Volume in problem situations
Often volume questions at this level are set in problem situations.
Example
Five litres of white paint are to be mixed with two and a half litres of green paint.
The mixture is to be poured into cylindrical jars which each have a base radius of \(2.4cm\) and a height of \(12.1cm\)
There is to be a space of \(3cm\) at the top of each jar above the level of the paint.
Question
How many jars can be fully filled in this way?

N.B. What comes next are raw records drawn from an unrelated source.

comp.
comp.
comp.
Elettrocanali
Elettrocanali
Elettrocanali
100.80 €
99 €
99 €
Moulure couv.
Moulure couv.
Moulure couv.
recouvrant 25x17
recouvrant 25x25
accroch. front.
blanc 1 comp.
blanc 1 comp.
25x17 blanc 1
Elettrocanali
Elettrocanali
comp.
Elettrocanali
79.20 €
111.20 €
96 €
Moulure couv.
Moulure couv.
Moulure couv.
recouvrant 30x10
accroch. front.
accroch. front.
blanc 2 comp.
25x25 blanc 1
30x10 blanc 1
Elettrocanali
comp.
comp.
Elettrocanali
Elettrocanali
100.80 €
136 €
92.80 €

Each jar is a cylinder. Volume of cylinder\(=\pi\,r^{2}h \)
The height of the paint in each cylinder \(= 12.1- 3 = 9.1cm\)

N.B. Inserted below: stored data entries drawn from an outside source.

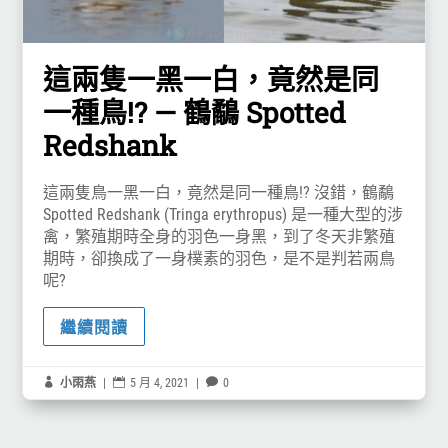
這兩隻一黑一白，竟然是同
一種鳥!? — 鶴鷸 Spotted
Redshank
這兩隻鳥一黑一白，竟然是同一種鳥!? 沒錯，鶴鷸
Spotted Redshank (Tringa erythropus) 是一種大型的涉
禽，繁殖期時全身的羽色一身黑，到了冬天非繁殖
期時，卻換成了一身樸素的羽色，是不是判若兩鳥
呢?
繼續閱讀

小雨燕
|

5 月 4, 2021
|

0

Volume of paint in each cylinder \(=\pi\times2.4\times2.4\times9.1=164.59cm^{3} \)
A jar of volume \(164.59cm^{3}\) holds \(164.59 ml\).
Total volume of paint \(= 5 + 2.5 = 7.5\,l = 7\,500ml\)
Number of jars to use all of the paint \(= 7\,500\div 164.59 = 45.57\) jars (to \(2\,d.p\))
Number of full jars \(= 45\)
Question
How much paint will be left over?
There is \(0.57\) of a jar of paint left over.
One jar holds \(164.59ml\)
Amount of paint left over \(= 164.59 \times 0.57 = 93.81ml\)(to \(2\,d.p\))
(This could also be done by multiplying \(45\) and \(164.59ml\) then subtracting the result from \(7\,500ml\) to give \(93.45ml\). The slight difference of \(0.36ml\) is due to rounding but both methods are allowed as long as the method that you used is shown in your answer.)